Con el tiempo, ese lazo nuevo, tierno y temeroso entre los “jóvenes” se hizo evidente para todos. Un pueblo es como un acuario de cristal: todo se ve, todo se oye, todo se comenta.
La madre y las hermanas de Yegor se enfurecieron. —¡Podría ser tu madre! ¡Qué vergüenza! ¡Te has buscado una mujerzuela con carga!—decían. La conversación más difícil esperaba a Yegor con Pavel. El amigo llamó a su amigo a la orilla del río, lejos de miradas y oídos curiosos.
—¿Qué significa esto, Yegor?—preguntó Pavel, su voz baja y peligrosa—. Mi madre. Explícate.
—Amo a tu madre, Pash—dijo Yegor con franqueza, sin apartar la mirada—. La amo. Como mujer. Como la mejor, la más fuerte y la más hermosa del mundo.
Acabó en pelea. Una pelea de hombres—brutal, pero limpia. Se golpearon en silencio, expulsando de sus cabezas los gritos de las madres y los chismes de los vecinos. Al final, sentados en el suelo, magullados y sangrando, ambos rieron de repente. La ira se disipó; sólo quedó un hilo tenso pero fuerte de entendimiento.
—Ya basta de andar a escondidas como cachorros—gruñó Pavel, levantándose—. Ve a casa ya. Pero te advierto—y le clavó el dedo en el pecho—si veo una sola lágrima en la cara de mi madre, te mato. No esperes misericordia. Y no te llamaré papá—añadió riendo.
Yegor se mudó con Katerina. Medio pueblo se escandalizó. Todo iba bien—casi perfecto. Pero Masha, su hija de dieciséis años, se rebeló. Para ella, Yegor, de veinte, era un traidor, un intruso en el recuerdo de su padre—aunque hubiera sido un sinvergüenza, era suyo. Dejó de hablarles, daba portazos, era grosera. Lo aguantaron. La amaban y esperaron. Masha se calmó sólo cuando ella misma se enamoró verdaderamente y se casó. Sólo entonces entendió que el amor no tiene edad y la felicidad no tiene límites.

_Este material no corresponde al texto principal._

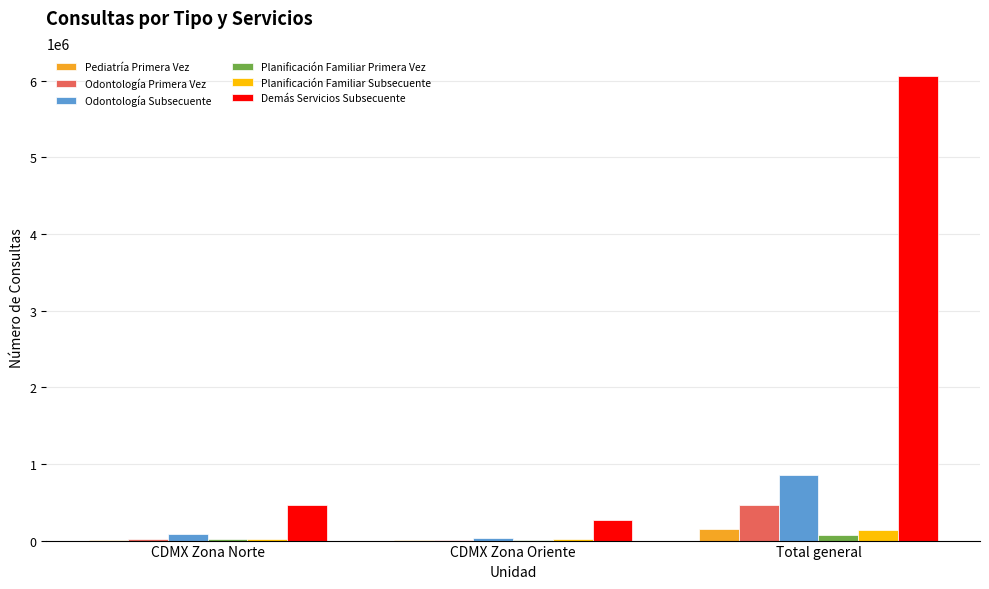

What is the highest value of the Demás Servicios Subsecuente series?

6056440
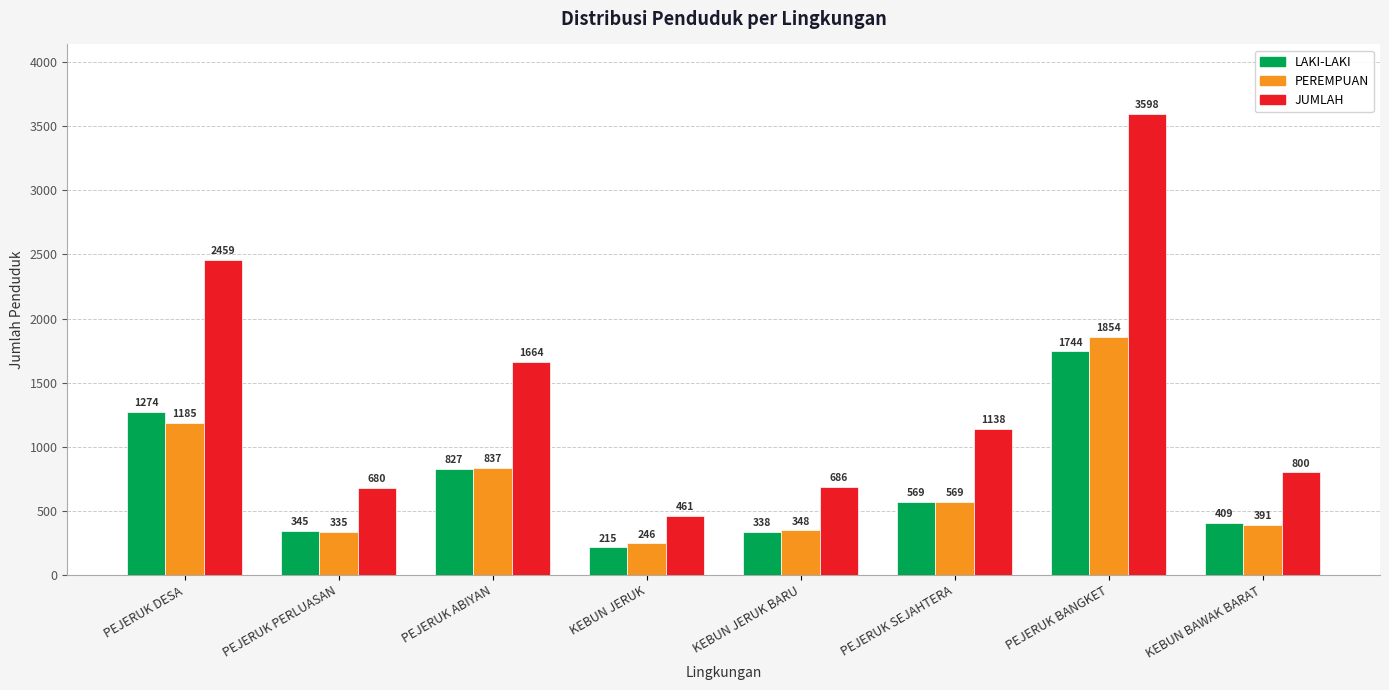

At which label does JUMLAH first exceed 1138?

PEJERUK DESA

Pronto Pavel también se casó, con una chica buena y tranquila. La vida siguió.
Y entonces sucedió lo más increíble. Katerina descubrió que estaba embarazada. A los cuarenta y tres años. El mundo se volcó. La ironía del destino era asombrosa: su nuera estaba en el mismo período. Empezaron a ir juntas a las revisiones, causando sorpresa y sonrisas entre los médicos.
Por fin llegó el día. Compartieron la misma habitación de hospital—suegra y nuera—tomadas de la mano y riendo entre lágrimas por lo improbable de todo. Katerina dio a luz primero—a un niño fuerte y sano que llamaron Misha. Dos días después, su nuera le dio un nieto—el pequeño Styopa.

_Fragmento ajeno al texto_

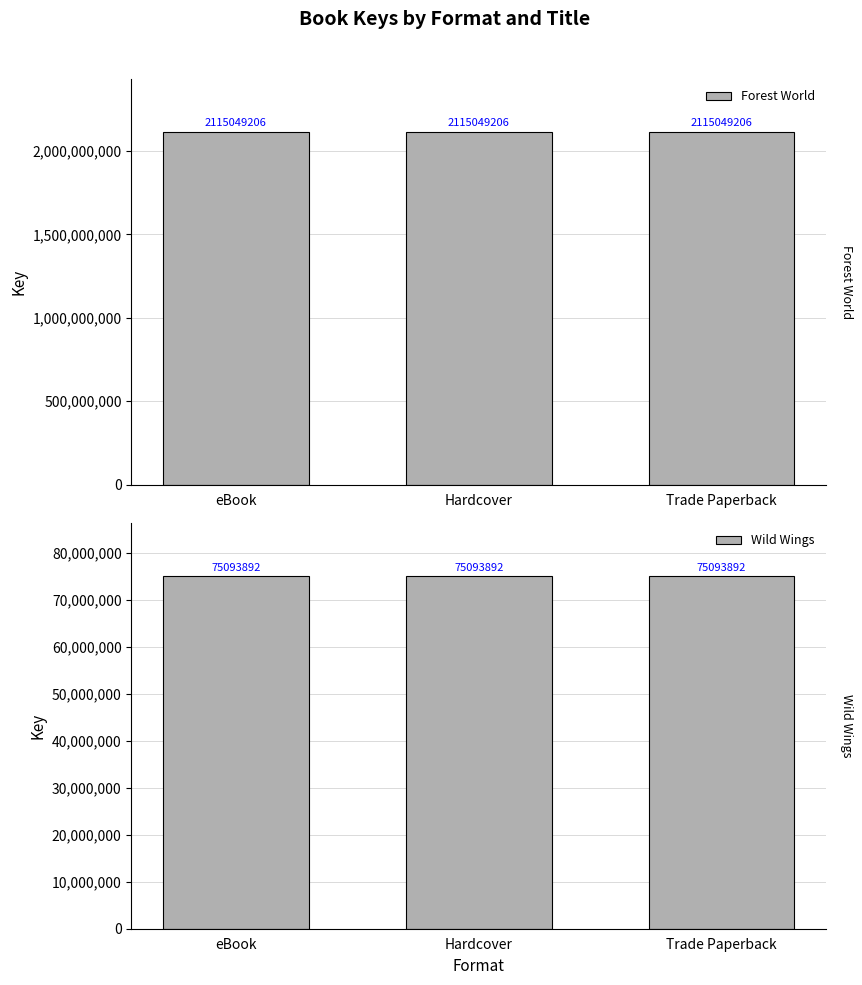

What is the maximum value for Wild Wings?

75093892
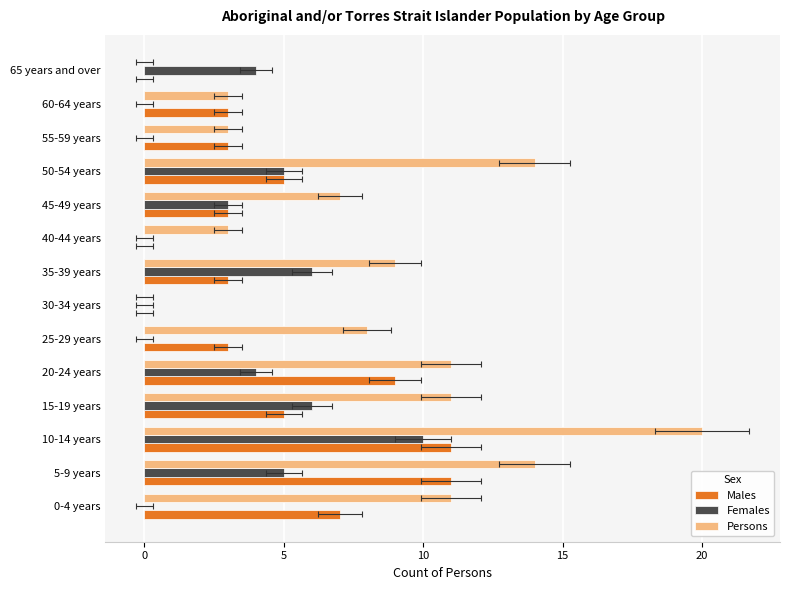

What is the sum of the Males values at 55-59 years and 40-44 years?

3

Estos acontecimientos agitaron el pueblo con fuerza nunca vista. El chisme alcanzó su punto máximo, pero ahora había más asombro y alegría que malicia.

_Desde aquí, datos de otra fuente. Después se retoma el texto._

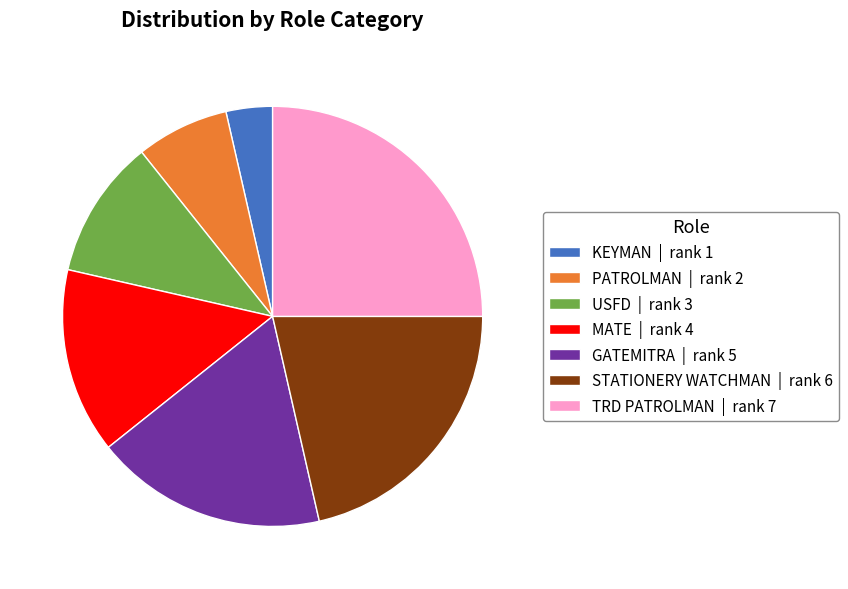

Which category has the biggest portion of the pie?

TRD PATROLMAN | rank 7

Katerina y Yegor finalmente fueron al registro civil. Hasta entonces ella siempre se había negado, riendo.
—¿Para qué queremos sellos en el pasaporte? ¡No te vas a librar de mí!
—Quiero ser tu esposo legítimo. Completamente y oficialmente—insistía él.
Se casaron en silencio, sin ceremonias. Al salir del registro civil, él la abrazó y susurró: —Ahora es para siempre, Katyusha.
Caminaron por el mismo camino de hace diez años. Él—alto, fuerte, su héroe. Ella—aún esbelta, sonriente, rejuvenecida, con ojos brillantes. Su bolsa de trabajo colgaba de su mano, y en su corazón latía una felicidad tardía, ganada con esfuerzo, pero tan plena e indivisible.
Que unos juzguen y otros se alegren. Son dos. Están juntos. Y eso es lo que importa.